Start of SOURCE DOCUMENT

During the 2024 summer-autumn crop cycle, farmers from Phuoc Hao Cooperative (Phuoc Hao Commune, Chau Thanh District, Tra Vinh Province) utilized the cluster sowing technology in a pilot model under the Sustainable Development Project for one million hectares of high-quality rice. The project continued into the 2024 autumn-winter crop cycle in Dong Thap Province with Thang Loi Cooperative (Lang Bien Commune, Thap Muoi District) and Kien Giang Province with Phu Hoa Youth Agricultural Service Cooperative (Tan Hoi Commune, Tan Hiep District).
Accordingly, the high-quality production model in Tra Vinh Province spanned 50 hectares. Local farmers utilized ST24 rice variety in combination with Con Voi - Binh Duong organic fertilizer. Similarly, the model in Dong Thap covered 24.5 hectares with OM18 rice variety using Dau Trau fertilizer. The model in Kien Giang covered over 18 hectares with the Dai Thom 8 rice variety and Binh Dien II fertilizer.
These models follow high-quality, low-emission rice production standards designed for the conditions of the Mekong Delta. Consequently, they meet the requirements set by the Prime Minister’s approved Project.
The Department of Crop Production and other agencies under the Ministry of Agriculture and Rural Development, in collaboration with local governments, inspected and evaluated the model sites in Tra Vinh, Dong Thap, and Kien Giang. Evaluations confirmed the substantial results at these model sites; notably, they have met technical metrics and even surpassed all project criteria.
Accordingly, the machines allowed farmers to reduce their seeding rates to 60 kilograms per hectare in Tra Vinh and 70 kilograms per hectare in Dong Thap and Kien Giang, resulting in an average seed usage rate of 64.6 kilograms per hectare. This rate is lower than the standard broadcast seeding rate of 81 kilograms per hectare, resulting in a 55.7% reduction in seed usage. Furthermore, these figures meet the project’s target of reducing seeding rates to below 70 kilograms per hectare by 2030. Additionally, the wider row spacing reduced the crop's demand for nutrient. As a result, the model used only 144 to 147 kilograms per hectare of N, P2O5, and K2O (in Tra Vinh and Kien Giang) and 177 kilograms per hectare (in Dong Thap), resulting in an average fertilizer usage rate of 153 kilograms per hectare. This rate is 97.4 kilograms per hectare lower than that of traditional production practices, representing a 38.9% reduction fertilizer use.

End of SOURCE DOCUMENT
Start of DATA

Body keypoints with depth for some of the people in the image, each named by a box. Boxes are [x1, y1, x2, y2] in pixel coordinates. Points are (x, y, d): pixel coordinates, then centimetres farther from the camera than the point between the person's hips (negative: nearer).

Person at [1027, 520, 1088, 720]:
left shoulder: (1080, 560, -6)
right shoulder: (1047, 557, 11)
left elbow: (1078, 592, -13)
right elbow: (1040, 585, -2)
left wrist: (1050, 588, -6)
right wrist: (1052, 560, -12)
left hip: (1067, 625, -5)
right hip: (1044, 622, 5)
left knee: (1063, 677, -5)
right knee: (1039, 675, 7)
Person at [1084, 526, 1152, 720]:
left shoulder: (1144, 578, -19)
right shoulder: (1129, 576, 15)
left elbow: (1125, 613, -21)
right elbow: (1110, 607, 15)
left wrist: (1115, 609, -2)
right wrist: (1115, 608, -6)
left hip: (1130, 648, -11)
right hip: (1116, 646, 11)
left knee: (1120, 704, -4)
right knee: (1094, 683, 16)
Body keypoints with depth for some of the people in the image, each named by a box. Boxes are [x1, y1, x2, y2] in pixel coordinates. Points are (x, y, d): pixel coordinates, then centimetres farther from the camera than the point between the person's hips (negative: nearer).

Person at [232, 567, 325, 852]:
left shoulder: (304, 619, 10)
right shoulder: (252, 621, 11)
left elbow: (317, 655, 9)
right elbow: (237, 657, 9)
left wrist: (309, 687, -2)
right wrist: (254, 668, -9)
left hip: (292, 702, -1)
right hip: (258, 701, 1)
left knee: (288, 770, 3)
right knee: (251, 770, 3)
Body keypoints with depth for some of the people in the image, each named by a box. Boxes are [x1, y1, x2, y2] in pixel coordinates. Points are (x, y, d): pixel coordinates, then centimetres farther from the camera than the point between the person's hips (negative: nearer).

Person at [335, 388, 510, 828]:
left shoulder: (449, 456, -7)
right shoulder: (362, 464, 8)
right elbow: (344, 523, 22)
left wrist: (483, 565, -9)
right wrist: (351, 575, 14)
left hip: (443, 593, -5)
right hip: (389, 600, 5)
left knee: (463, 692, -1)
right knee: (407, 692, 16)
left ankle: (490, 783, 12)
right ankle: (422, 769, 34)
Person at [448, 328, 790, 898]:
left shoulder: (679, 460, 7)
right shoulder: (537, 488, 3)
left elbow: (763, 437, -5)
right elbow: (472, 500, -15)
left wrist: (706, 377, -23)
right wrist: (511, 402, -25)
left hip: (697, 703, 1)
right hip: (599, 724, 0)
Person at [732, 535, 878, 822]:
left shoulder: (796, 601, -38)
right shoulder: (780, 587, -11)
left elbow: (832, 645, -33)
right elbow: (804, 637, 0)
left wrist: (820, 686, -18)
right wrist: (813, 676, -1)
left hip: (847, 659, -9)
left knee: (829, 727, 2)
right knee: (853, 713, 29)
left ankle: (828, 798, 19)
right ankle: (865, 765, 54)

End of DATA

## EXERCISE REQUIREMENTS
(A) In the rice sowing article, which rice variety did the Dong Thap model use?
(B) Quote the stretch of rows from the line containing "right knee: (1039, 675, 7)" through the line containing "right shoulder: (362, 464, 8)", both ends included.

## ANSWERS BELOW
(A) OM18

(B)
right knee: (1039, 675, 7)
Person at [1084, 526, 1152, 720]:
left shoulder: (1144, 578, -19)
right shoulder: (1129, 576, 15)
left elbow: (1125, 613, -21)
right elbow: (1110, 607, 15)
left wrist: (1115, 609, -2)
right wrist: (1115, 608, -6)
left hip: (1130, 648, -11)
right hip: (1116, 646, 11)
left knee: (1120, 704, -4)
right knee: (1094, 683, 16)
Body keypoints with depth for some of the people in the image, each named by a box. Boxes are [x1, y1, x2, y2] in pixel coordinates. Points are (x, y, d): pixel coordinates, then centimetres farther from the camera than the point between the person's hips (negative: nearer).

Person at [232, 567, 325, 852]:
left shoulder: (304, 619, 10)
right shoulder: (252, 621, 11)
left elbow: (317, 655, 9)
right elbow: (237, 657, 9)
left wrist: (309, 687, -2)
right wrist: (254, 668, -9)
left hip: (292, 702, -1)
right hip: (258, 701, 1)
left knee: (288, 770, 3)
right knee: (251, 770, 3)
Body keypoints with depth for some of the people in the image, each named by a box. Boxes are [x1, y1, x2, y2] in pixel coordinates. Points are (x, y, d): pixel coordinates, then centimetres farther from the camera than the point between the person's hips (negative: nearer).

Person at [335, 388, 510, 828]:
left shoulder: (449, 456, -7)
right shoulder: (362, 464, 8)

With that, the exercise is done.